L[ongfellow]’s names are often too good to be inventions. See Garth’s essay (cited above) for an extended discussion of the relationship among the names in Kalevala, ‘Hiawatha’, and Tolkien’s Qenya/Quenya.

the Kal[evala]’s first rush into translations in Scandinavian and German. There was indeed a ‘rush into translations’ starting with a translation into Swedish of the Old (1835) Kalevala by Matthias Castrén (a Finn) in 1841. In 1845 Jakob Grimm included thirty-eight lines from Runo 19 in a presentation to the German Academy of Sciences, and a complete translation into German of the New (1849) Kalevala was produced by Anton Schiefner in 1852.

‘Chanting the Hundredth Psalm that Grand old Puritan Anthem’. Tolkien’s syntax makes it hard to figure out exactly who said what to whom about what, but apparently it is an ‘American appreciation’ quoted in the London Daily News as praising Longfellow’s ‘The Courtship of Miles Standish’ for containing ‘one of the most marvellous lines in all English.’ The line in question (misquoted in Tolkien’s text) describes Priscilla Mullens, the object of the Courtship, ‘singing the hundredth Psalm, the grand old Puritan anthem’. Equally unclear is the object of Tolkien’s obvious sarcasm, whether it is the American appreciator of the quote, the London Daily News for its taste in poetry, or Longfellow for calling a Hebrew Psalm a ‘Puritan anthem’. Or all of these.

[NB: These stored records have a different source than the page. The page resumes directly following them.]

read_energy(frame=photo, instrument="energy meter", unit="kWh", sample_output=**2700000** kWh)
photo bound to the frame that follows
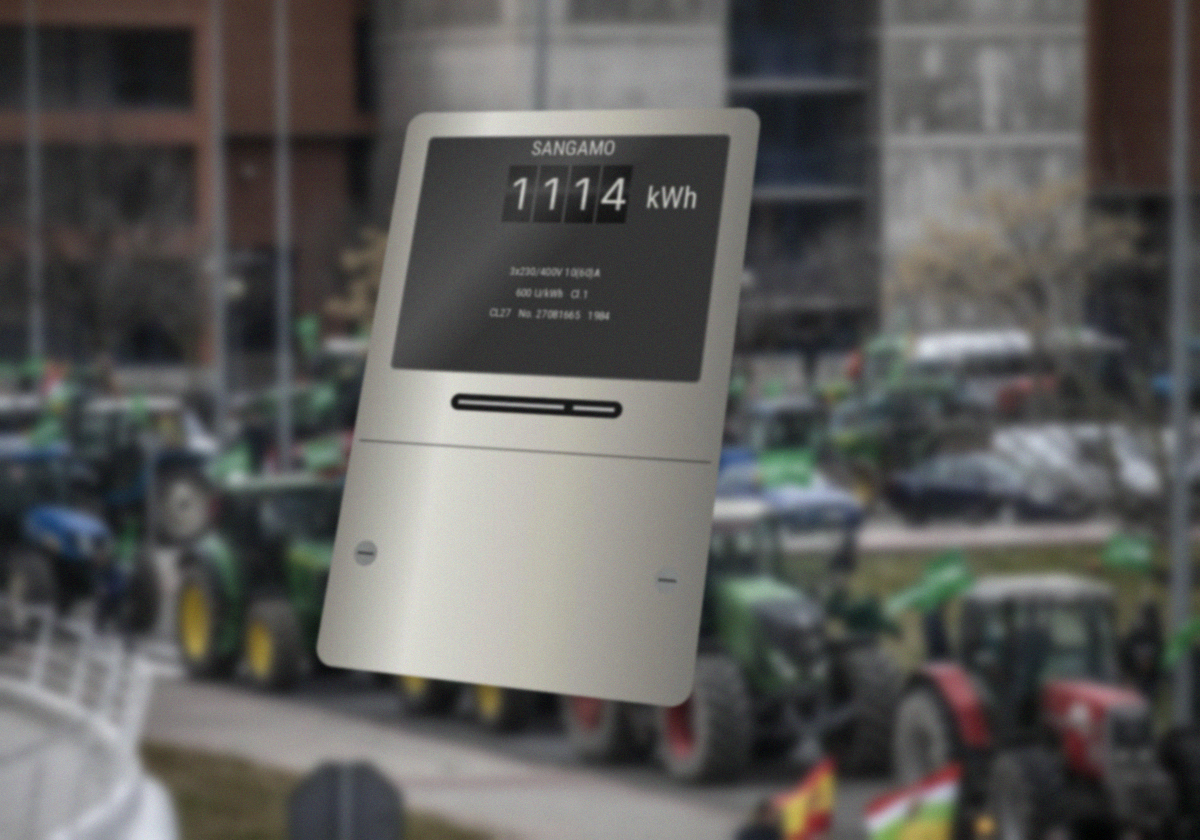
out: **1114** kWh
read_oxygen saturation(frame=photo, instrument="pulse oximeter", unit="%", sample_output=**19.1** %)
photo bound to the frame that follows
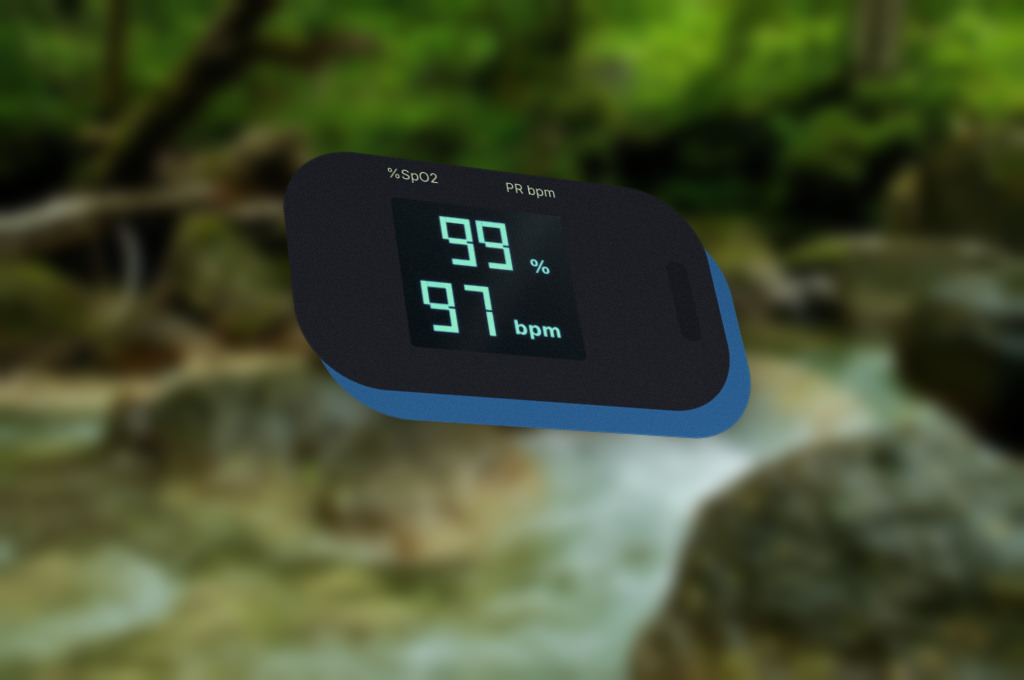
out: **99** %
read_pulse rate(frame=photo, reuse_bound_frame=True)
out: **97** bpm
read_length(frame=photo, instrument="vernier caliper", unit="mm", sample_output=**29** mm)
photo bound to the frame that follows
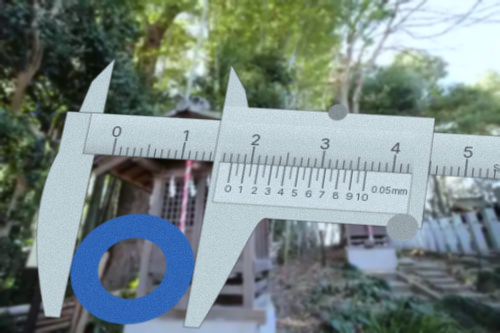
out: **17.2** mm
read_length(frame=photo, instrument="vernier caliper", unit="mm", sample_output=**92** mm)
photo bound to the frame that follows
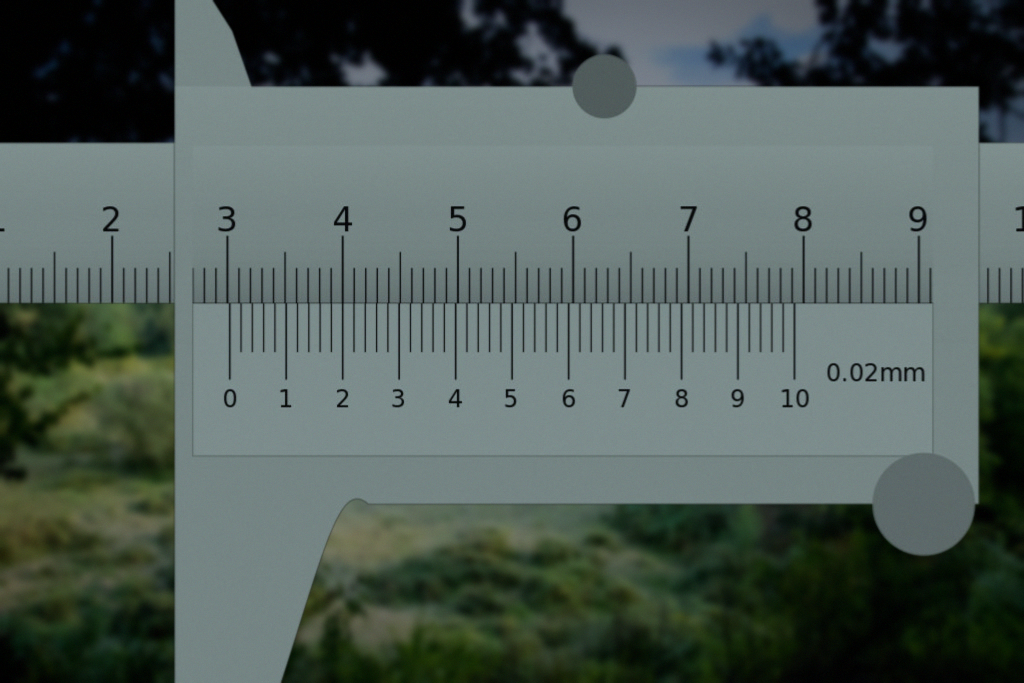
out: **30.2** mm
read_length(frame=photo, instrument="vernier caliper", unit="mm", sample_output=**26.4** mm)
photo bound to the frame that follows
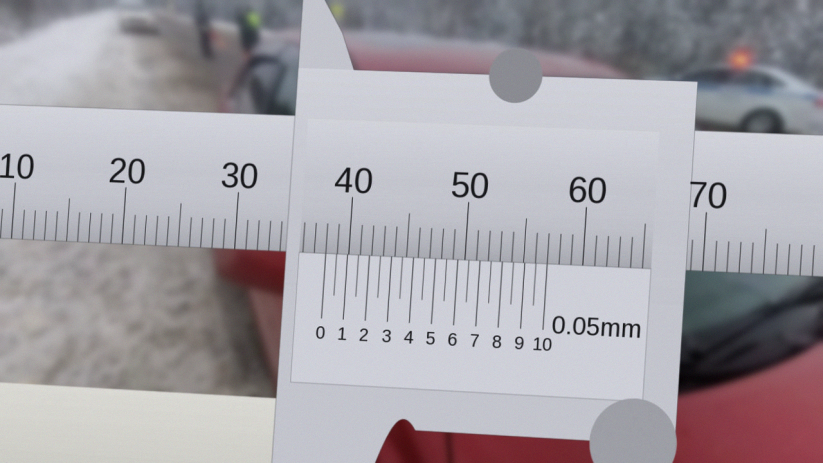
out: **38.0** mm
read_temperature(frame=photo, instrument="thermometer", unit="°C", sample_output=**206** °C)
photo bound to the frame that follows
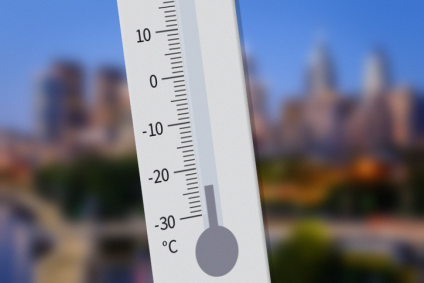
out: **-24** °C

79 Ilmarinen. One of the ‘big three’ heroes of Kalevala. His name is formed from ilma, ‘sky’, with the occupational suffix ri. He has the epithets seppo, ‘craftsman’, and takoja, ‘hammerer, forger’. He was originally the maker of the sky, Finnish kirjokansi the ‘decorated/many-coloured lid’, and is the forger of the Sampo, the mysterious creation which is the object of contention in Kalevala.

Kaukomieli. A by-name or epithet for Lemminkainen, the reckless playboy, third of the ‘Big Three’. Magoun translates Kaukomieli as ‘man with a far-roving mind’; Friburg as ‘far-minded’, Kuusi, Bosley and Branch as ‘far-sighted’ or ‘proud’.

80 ‘speeches in part’. A convention of folk tale and folk poetry in which inanimate but personified objects have voices and speak for themselves, usually to or about human characters. The harp in ‘Jack and the Beanstalk’ telling the giant that Jack is stealing it is an example. Tolkien used the convention in The Hobbit when he had the Trolls’ purse speak to Bilbo, who was trying to steal it.

82 Ahti and his wife Vellamo dwell in the waters. Ahti appears most often as a by-name for Lemminkainen, while Kirby gives Ahto as the name of the God of the Sea and of the Waters, husband of Vellamo, according to Kirby ‘the goddess of the Sea and of the Waters, the spouse of Ahto.’ Ahti as a variant of Ahto does, however, occasionally appear as the name of a water-god.